**DESCRIPTION OF THE TASK**
Extract every classification line from the listing below, copying each one word for word, and leave the pictures out of your answer.
■ ■ ■ ■
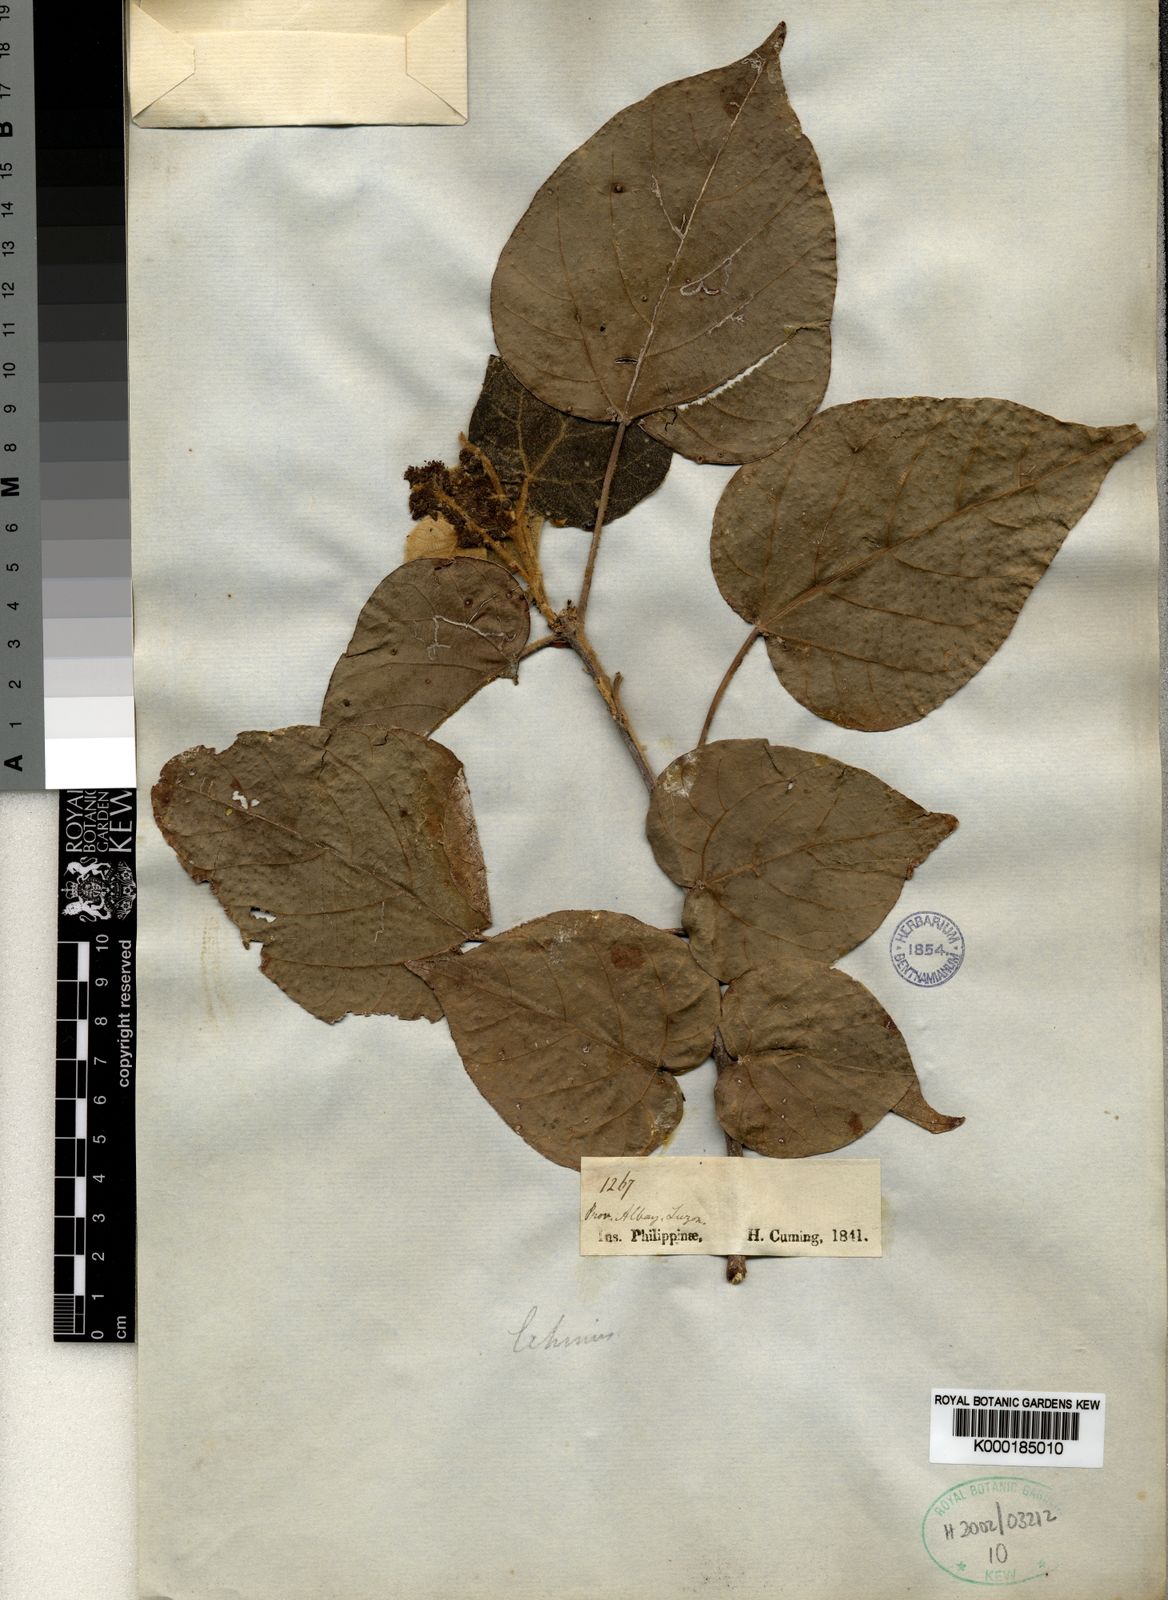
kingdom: Plantae
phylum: Tracheophyta
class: Magnoliopsida
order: Malpighiales
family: Euphorbiaceae
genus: Mallotus
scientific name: Mallotus nudiflorus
■ ■ ■ ■
**RESPONSE**
kingdom: Plantae
phylum: Tracheophyta
class: Magnoliopsida
order: Malpighiales
family: Euphorbiaceae
genus: Mallotus
scientific name: Mallotus nudiflorus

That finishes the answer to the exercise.